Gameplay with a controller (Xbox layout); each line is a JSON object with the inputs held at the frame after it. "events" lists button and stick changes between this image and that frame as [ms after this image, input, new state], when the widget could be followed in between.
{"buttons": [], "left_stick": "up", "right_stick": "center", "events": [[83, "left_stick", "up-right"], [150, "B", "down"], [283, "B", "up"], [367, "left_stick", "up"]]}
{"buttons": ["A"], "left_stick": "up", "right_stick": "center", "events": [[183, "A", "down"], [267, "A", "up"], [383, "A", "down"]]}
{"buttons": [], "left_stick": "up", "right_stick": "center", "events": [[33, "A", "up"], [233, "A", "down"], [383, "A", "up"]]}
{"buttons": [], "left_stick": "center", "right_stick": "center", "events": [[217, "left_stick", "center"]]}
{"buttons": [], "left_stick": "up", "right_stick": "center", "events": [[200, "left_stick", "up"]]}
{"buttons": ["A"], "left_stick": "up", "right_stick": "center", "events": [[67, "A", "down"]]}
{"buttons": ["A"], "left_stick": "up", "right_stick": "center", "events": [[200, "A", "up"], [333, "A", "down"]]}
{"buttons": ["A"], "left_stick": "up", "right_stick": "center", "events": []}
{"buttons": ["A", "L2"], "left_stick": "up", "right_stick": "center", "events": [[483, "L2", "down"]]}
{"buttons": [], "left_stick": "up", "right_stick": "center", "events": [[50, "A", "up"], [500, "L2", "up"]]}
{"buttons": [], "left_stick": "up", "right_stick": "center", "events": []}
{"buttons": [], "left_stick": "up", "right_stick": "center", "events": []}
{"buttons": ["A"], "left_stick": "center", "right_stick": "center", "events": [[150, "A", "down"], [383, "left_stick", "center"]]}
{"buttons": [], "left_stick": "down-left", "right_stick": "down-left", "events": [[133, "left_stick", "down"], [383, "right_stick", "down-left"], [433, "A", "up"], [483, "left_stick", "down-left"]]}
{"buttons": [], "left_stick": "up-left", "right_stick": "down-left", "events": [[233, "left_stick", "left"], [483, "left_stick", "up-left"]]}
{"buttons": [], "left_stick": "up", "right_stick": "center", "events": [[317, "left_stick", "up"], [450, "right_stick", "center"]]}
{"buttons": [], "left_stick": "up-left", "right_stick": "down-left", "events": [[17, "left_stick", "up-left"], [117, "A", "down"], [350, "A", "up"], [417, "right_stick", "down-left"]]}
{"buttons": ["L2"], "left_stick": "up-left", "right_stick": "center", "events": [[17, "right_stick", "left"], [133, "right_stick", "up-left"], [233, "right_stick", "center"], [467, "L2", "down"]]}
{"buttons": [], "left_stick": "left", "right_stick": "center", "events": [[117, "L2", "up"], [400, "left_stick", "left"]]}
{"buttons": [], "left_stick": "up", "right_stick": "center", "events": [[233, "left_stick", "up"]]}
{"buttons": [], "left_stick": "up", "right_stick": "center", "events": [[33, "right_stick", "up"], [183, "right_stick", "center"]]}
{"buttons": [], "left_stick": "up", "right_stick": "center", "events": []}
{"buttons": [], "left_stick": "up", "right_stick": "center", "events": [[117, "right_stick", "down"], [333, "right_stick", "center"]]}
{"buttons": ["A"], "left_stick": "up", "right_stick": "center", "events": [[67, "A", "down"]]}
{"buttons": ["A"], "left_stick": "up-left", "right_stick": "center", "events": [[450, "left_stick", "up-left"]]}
#####
▶ TO DO:
Write out the data again in full. Match it exactly.

▶ WRITTEN ANSWER:
Gameplay with a controller (Xbox layout); each line is a JSON object with the inputs held at the frame after it. "events" lists button and stick changes between this image and that frame as [ms after this image, input, new state], when the widget could be followed in between.
{"buttons": [], "left_stick": "up", "right_stick": "center", "events": [[83, "left_stick", "up-right"], [150, "B", "down"], [283, "B", "up"], [367, "left_stick", "up"]]}
{"buttons": ["A"], "left_stick": "up", "right_stick": "center", "events": [[183, "A", "down"], [267, "A", "up"], [383, "A", "down"]]}
{"buttons": [], "left_stick": "up", "right_stick": "center", "events": [[33, "A", "up"], [233, "A", "down"], [383, "A", "up"]]}
{"buttons": [], "left_stick": "center", "right_stick": "center", "events": [[217, "left_stick", "center"]]}
{"buttons": [], "left_stick": "up", "right_stick": "center", "events": [[200, "left_stick", "up"]]}
{"buttons": ["A"], "left_stick": "up", "right_stick": "center", "events": [[67, "A", "down"]]}
{"buttons": ["A"], "left_stick": "up", "right_stick": "center", "events": [[200, "A", "up"], [333, "A", "down"]]}
{"buttons": ["A"], "left_stick": "up", "right_stick": "center", "events": []}
{"buttons": ["A", "L2"], "left_stick": "up", "right_stick": "center", "events": [[483, "L2", "down"]]}
{"buttons": [], "left_stick": "up", "right_stick": "center", "events": [[50, "A", "up"], [500, "L2", "up"]]}
{"buttons": [], "left_stick": "up", "right_stick": "center", "events": []}
{"buttons": [], "left_stick": "up", "right_stick": "center", "events": []}
{"buttons": ["A"], "left_stick": "center", "right_stick": "center", "events": [[150, "A", "down"], [383, "left_stick", "center"]]}
{"buttons": [], "left_stick": "down-left", "right_stick": "down-left", "events": [[133, "left_stick", "down"], [383, "right_stick", "down-left"], [433, "A", "up"], [483, "left_stick", "down-left"]]}
{"buttons": [], "left_stick": "up-left", "right_stick": "down-left", "events": [[233, "left_stick", "left"], [483, "left_stick", "up-left"]]}
{"buttons": [], "left_stick": "up", "right_stick": "center", "events": [[317, "left_stick", "up"], [450, "right_stick", "center"]]}
{"buttons": [], "left_stick": "up-left", "right_stick": "down-left", "events": [[17, "left_stick", "up-left"], [117, "A", "down"], [350, "A", "up"], [417, "right_stick", "down-left"]]}
{"buttons": ["L2"], "left_stick": "up-left", "right_stick": "center", "events": [[17, "right_stick", "left"], [133, "right_stick", "up-left"], [233, "right_stick", "center"], [467, "L2", "down"]]}
{"buttons": [], "left_stick": "left", "right_stick": "center", "events": [[117, "L2", "up"], [400, "left_stick", "left"]]}
{"buttons": [], "left_stick": "up", "right_stick": "center", "events": [[233, "left_stick", "up"]]}
{"buttons": [], "left_stick": "up", "right_stick": "center", "events": [[33, "right_stick", "up"], [183, "right_stick", "center"]]}
{"buttons": [], "left_stick": "up", "right_stick": "center", "events": []}
{"buttons": [], "left_stick": "up", "right_stick": "center", "events": [[117, "right_stick", "down"], [333, "right_stick", "center"]]}
{"buttons": ["A"], "left_stick": "up", "right_stick": "center", "events": [[67, "A", "down"]]}
{"buttons": ["A"], "left_stick": "up-left", "right_stick": "center", "events": [[450, "left_stick", "up-left"]]}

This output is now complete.